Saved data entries
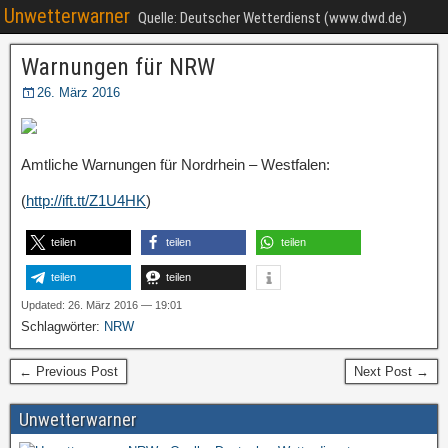
Unwetterwarner
Quelle: Deutscher Wetterdienst (www.dwd.de)
Warnungen für NRW
26. März 2016
Amtliche Warnungen für Nordrhein – Westfalen:
(
http://ift.tt/Z1U4HK
)
teilen
teilen
teilen
teilen
teilen
Updated: 26. März 2016 — 19:01
Schlagwörter:
NRW
← Previous Post
Next Post →
Unwetterwarner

### About this exercise
Images stay out; the entries above are to be printed exactly.

### Solution to this task
Unwetterwarner
Quelle: Deutscher Wetterdienst (www.dwd.de)
Warnungen für NRW
26. März 2016
Amtliche Warnungen für Nordrhein – Westfalen:
(
http://ift.tt/Z1U4HK
)
teilen
teilen
teilen
teilen
teilen
Updated: 26. März 2016 — 19:01
Schlagwörter:
NRW
← Previous Post
Next Post →
Unwetterwarner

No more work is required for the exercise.